It’s possible, Dee supposes. The hysterics afterward would have to go down to acting, but she’s known shifters to get all emotional about how they’re outcasts. Maybe making other people’s skin melt off could give them some sort of sick comfort.

“The girl also said something, after she did it,” Dee adds. “She said, uh, _Favour is deceitful, and beauty is vain_.”

Sam’s rapid tapping indicates he’s searching up the phrase right away, but Cas interrupts before he finds anything.

“But a woman that feareth the Lord, she shall be praised,” he recites.

“What the hell?”

“It is Proverbs, chapter thirty-one, verse thirty. The wording of the King James Version, to be precise.”

“So, what, this is some kind of psycho fundamentalist crap?”

Cas frowns.
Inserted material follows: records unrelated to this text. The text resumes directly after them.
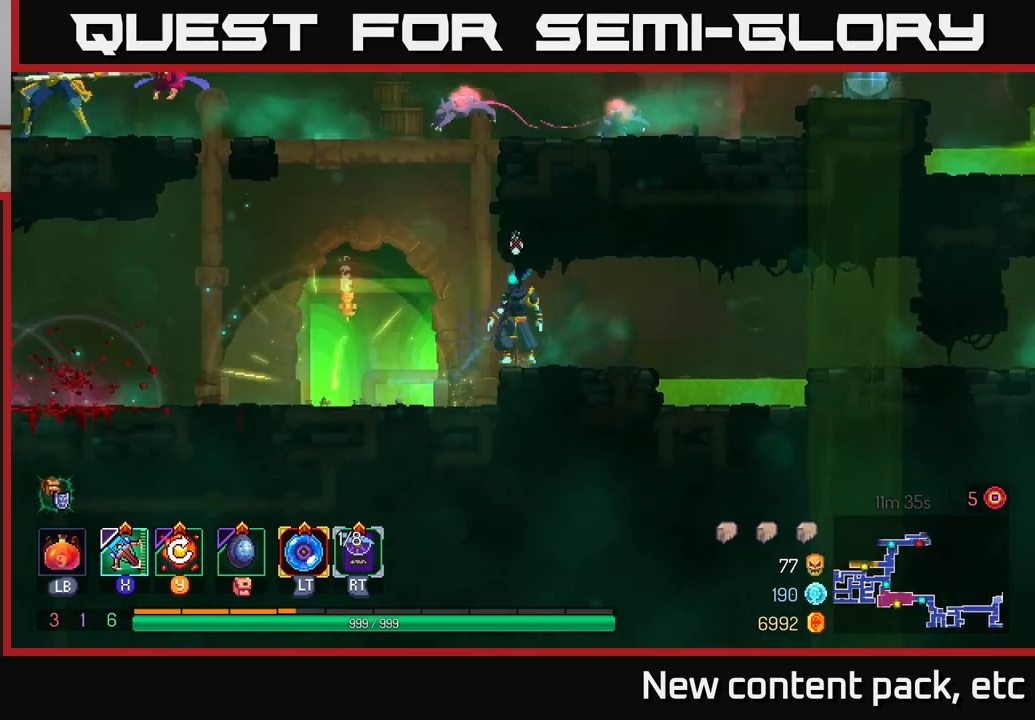
{"buttons": [], "left_stick": "center", "right_stick": "center", "events": [[400, "left_stick", "center"]]}
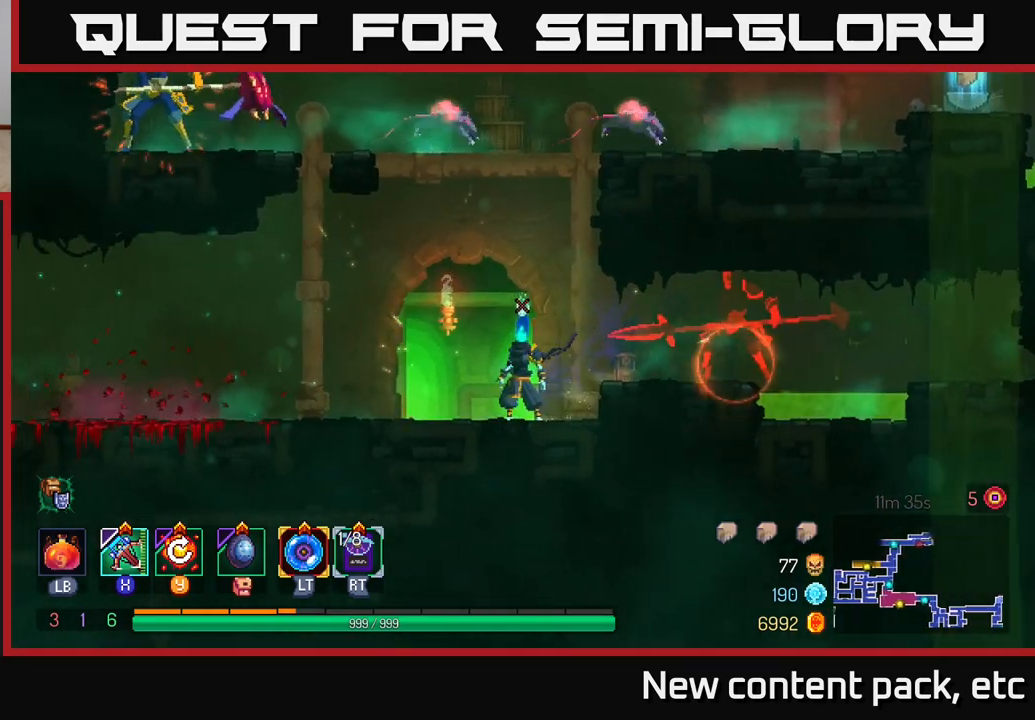
{"buttons": [], "left_stick": "right", "right_stick": "center", "events": [[183, "left_stick", "right"], [217, "X", "down"], [267, "X", "up"]]}
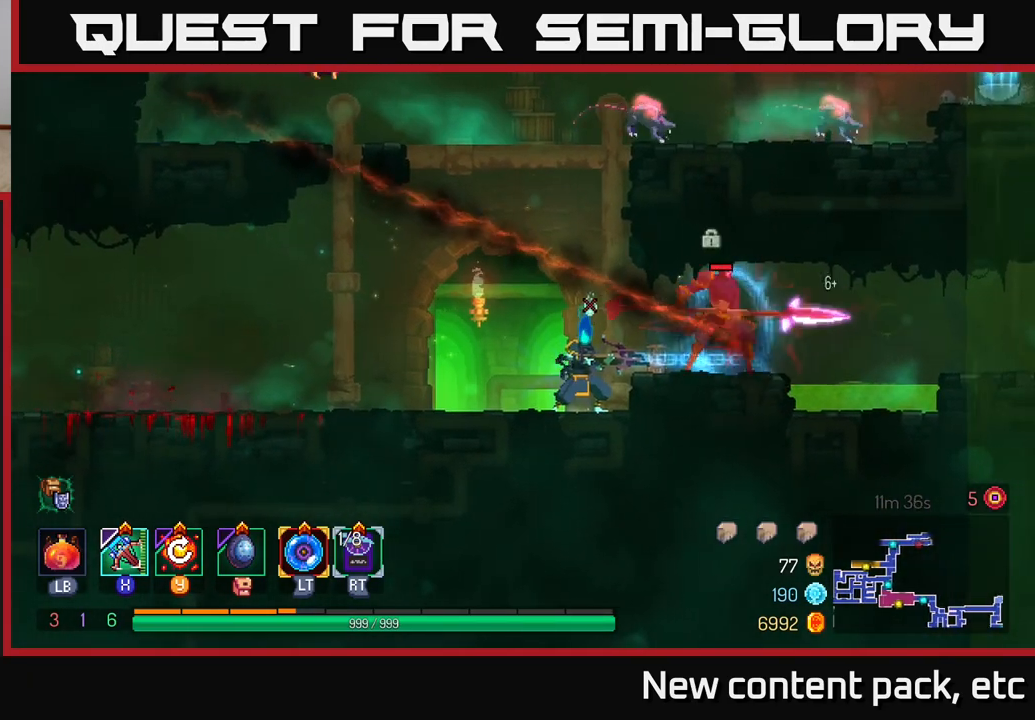
{"buttons": [], "left_stick": "center", "right_stick": "center", "events": [[283, "left_stick", "center"]]}
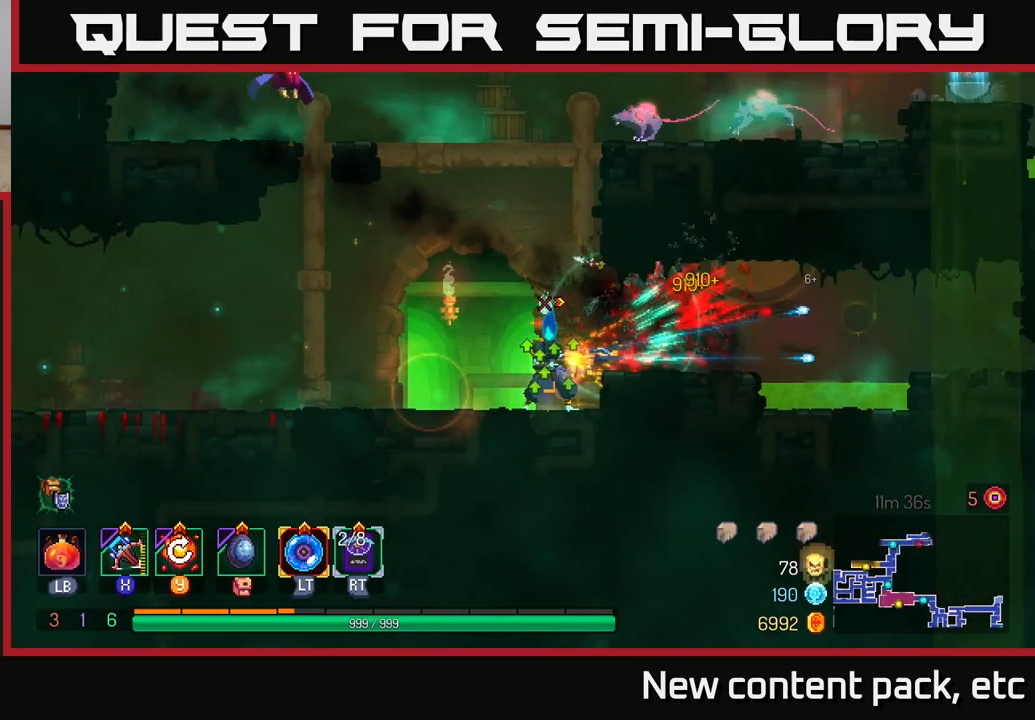
{"buttons": [], "left_stick": "left", "right_stick": "center", "events": [[200, "left_stick", "left"], [267, "Y", "down"], [333, "Y", "up"]]}
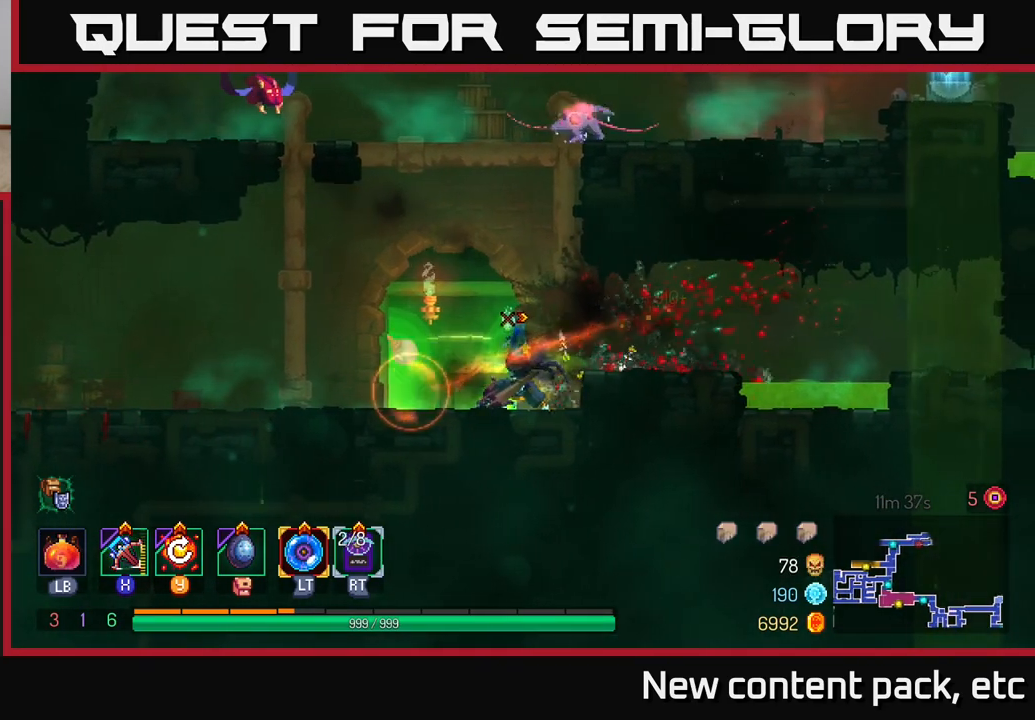
{"buttons": ["X"], "left_stick": "left", "right_stick": "center", "events": [[417, "X", "down"]]}
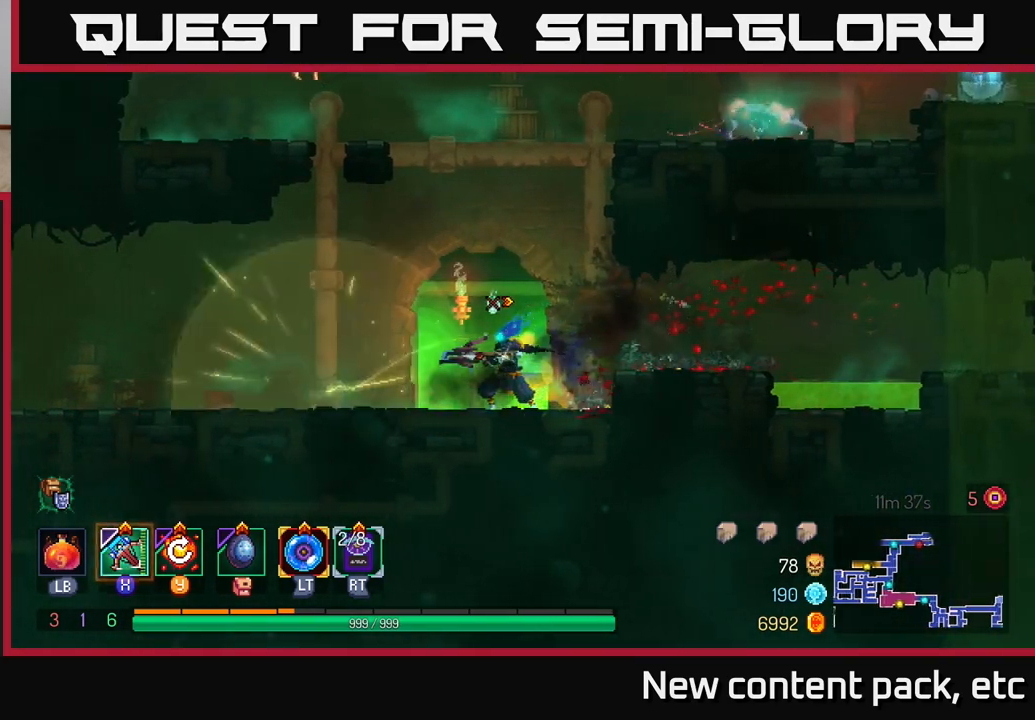
{"buttons": [], "left_stick": "left", "right_stick": "center", "events": [[17, "X", "up"], [33, "left_stick", "center"], [133, "left_stick", "down-left"], [283, "left_stick", "left"]]}
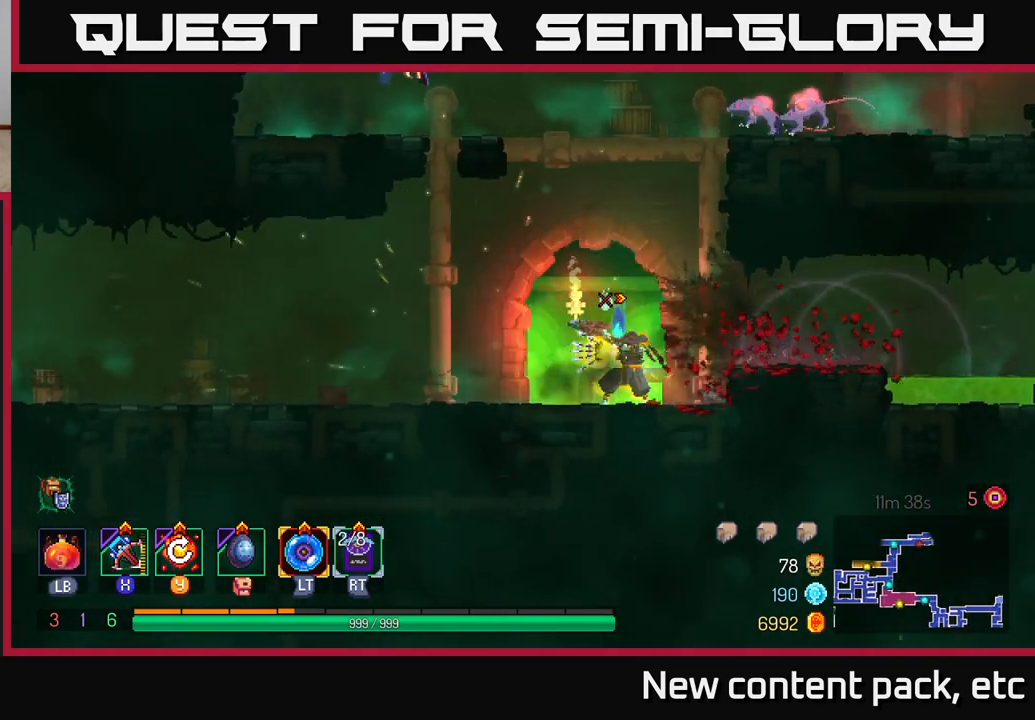
{"buttons": [], "left_stick": "up-left", "right_stick": "center", "events": [[150, "A", "down"], [267, "A", "up"], [350, "A", "down"], [350, "left_stick", "up-left"], [483, "A", "up"]]}
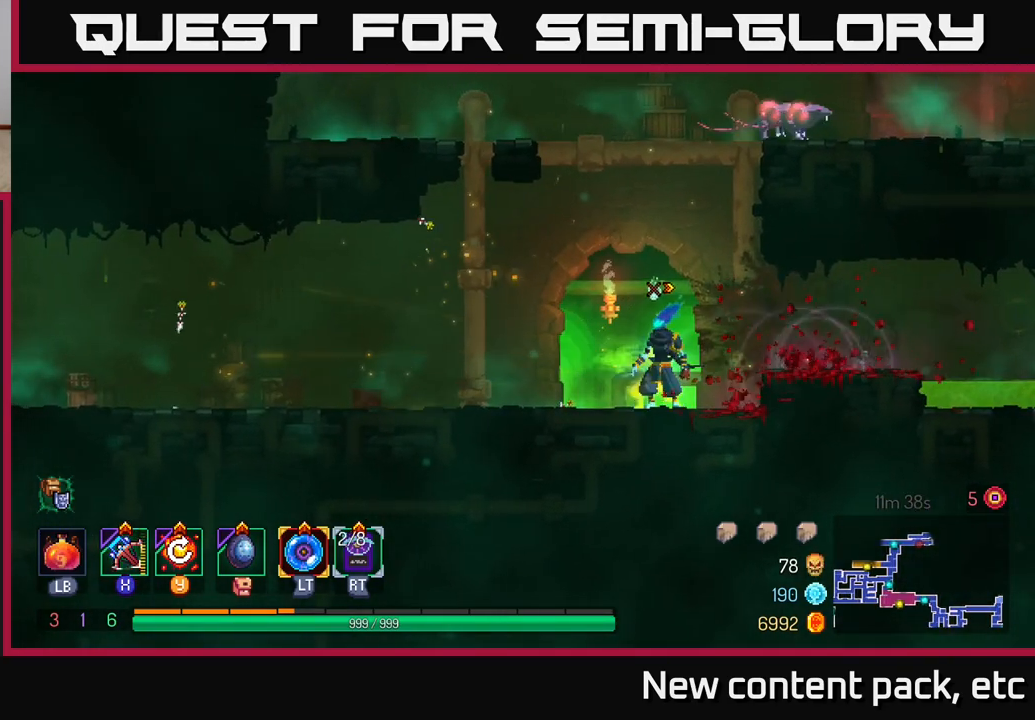
{"buttons": [], "left_stick": "up-left", "right_stick": "center", "events": [[67, "A", "down"], [200, "A", "up"], [283, "A", "down"], [433, "A", "up"]]}
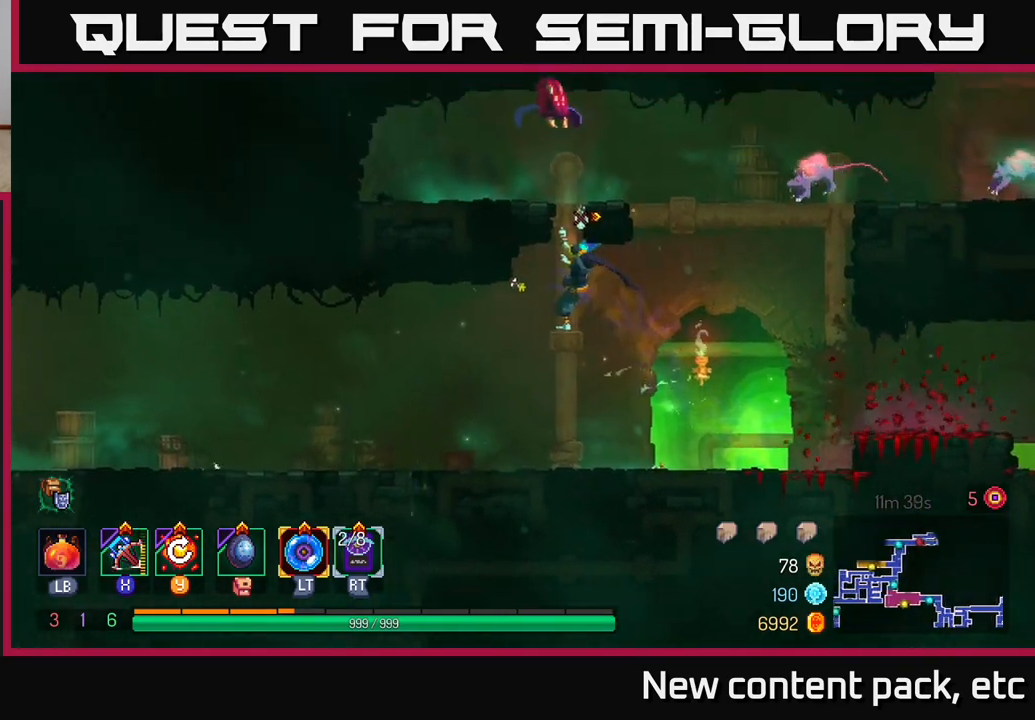
{"buttons": ["X"], "left_stick": "left", "right_stick": "center", "events": [[17, "left_stick", "up"], [117, "left_stick", "up-left"], [133, "A", "down"], [250, "A", "up"], [283, "left_stick", "left"], [317, "A", "down"], [450, "A", "up"], [467, "X", "down"]]}
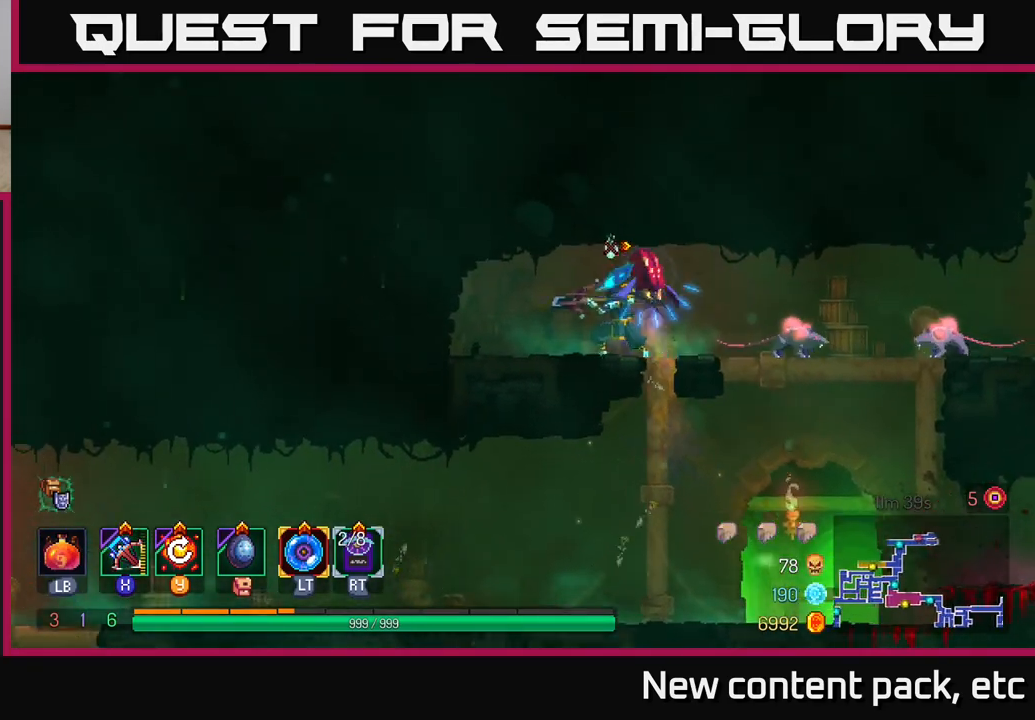
{"buttons": [], "left_stick": "right", "right_stick": "center", "events": [[50, "X", "up"], [83, "left_stick", "right"]]}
He looks seriously troubled, which is not a good sign. “Of a kind,” he says. “I believe this may be the doing of an angel.”

Sam lets out a small sound of disbelief.

“Really?” he asks. “An angel would do this? Why?”

Cas shakes his head slowly. “It is not the norm. These incidents appear too random and trivial to be heaven’s orders, and yet they draw inspiration from the Word in a way a fallen angel would not.”

“So, what, one of heaven’s mooks got bored and decided to dish out punishments for vanity?”

“I do not know.”

Ordinarily Dee would press for a better answer, but his tone is edged with such dejection that she just can’t find it in her. She’s had a crappy day herself. She doesn’t want to fight with her friend when she could jump up next to him and watch some secretly awesome shitty television.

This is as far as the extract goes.